*** EXCERPTED RECORDS ***
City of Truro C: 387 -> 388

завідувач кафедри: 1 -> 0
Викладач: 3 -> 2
*** End of EXCERPTED RECORDS ***
*** EXCERPTED RECORDS ***
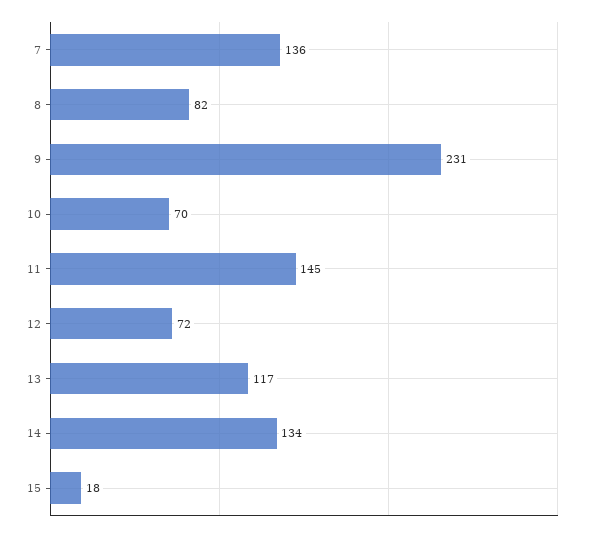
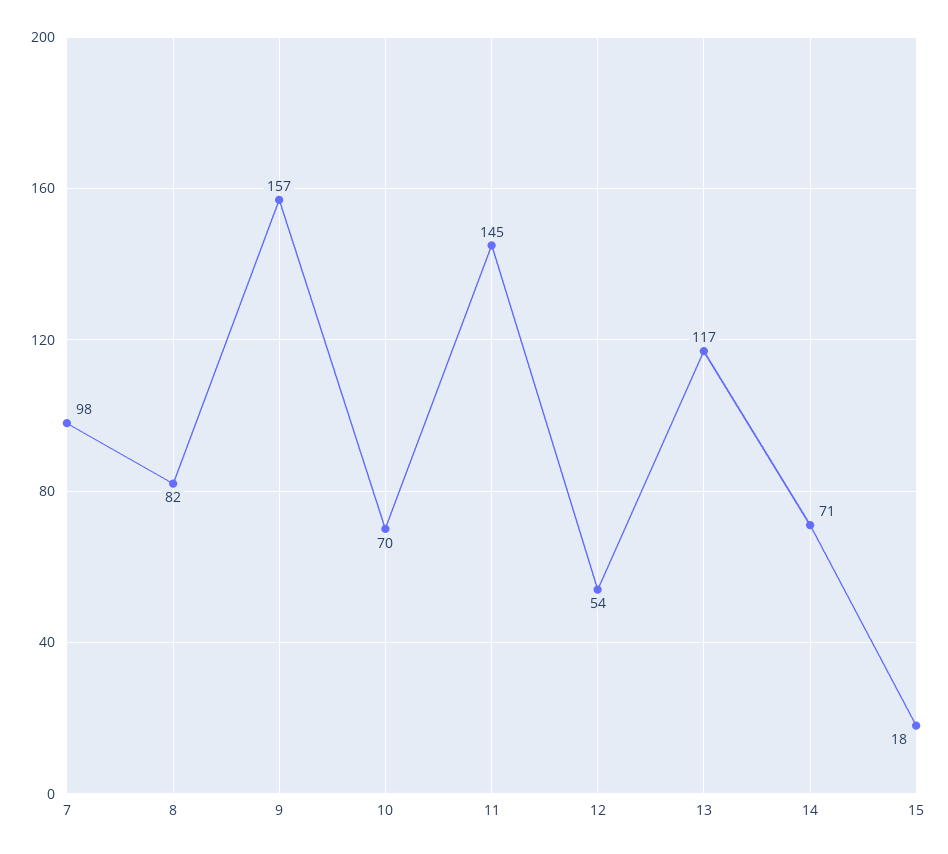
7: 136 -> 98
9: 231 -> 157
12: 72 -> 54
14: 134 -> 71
*** End of EXCERPTED RECORDS ***
# REQUIRED ACTION:
Return word for word the lines above from the line with "City of Truro C: 387 -> 388" to the line with "Викладач: 3 -> 2", including both and leaving out all others.

# RESPONSE TO THE EXERCISE:
City of Truro C: 387 -> 388

завідувач кафедри: 1 -> 0
Викладач: 3 -> 2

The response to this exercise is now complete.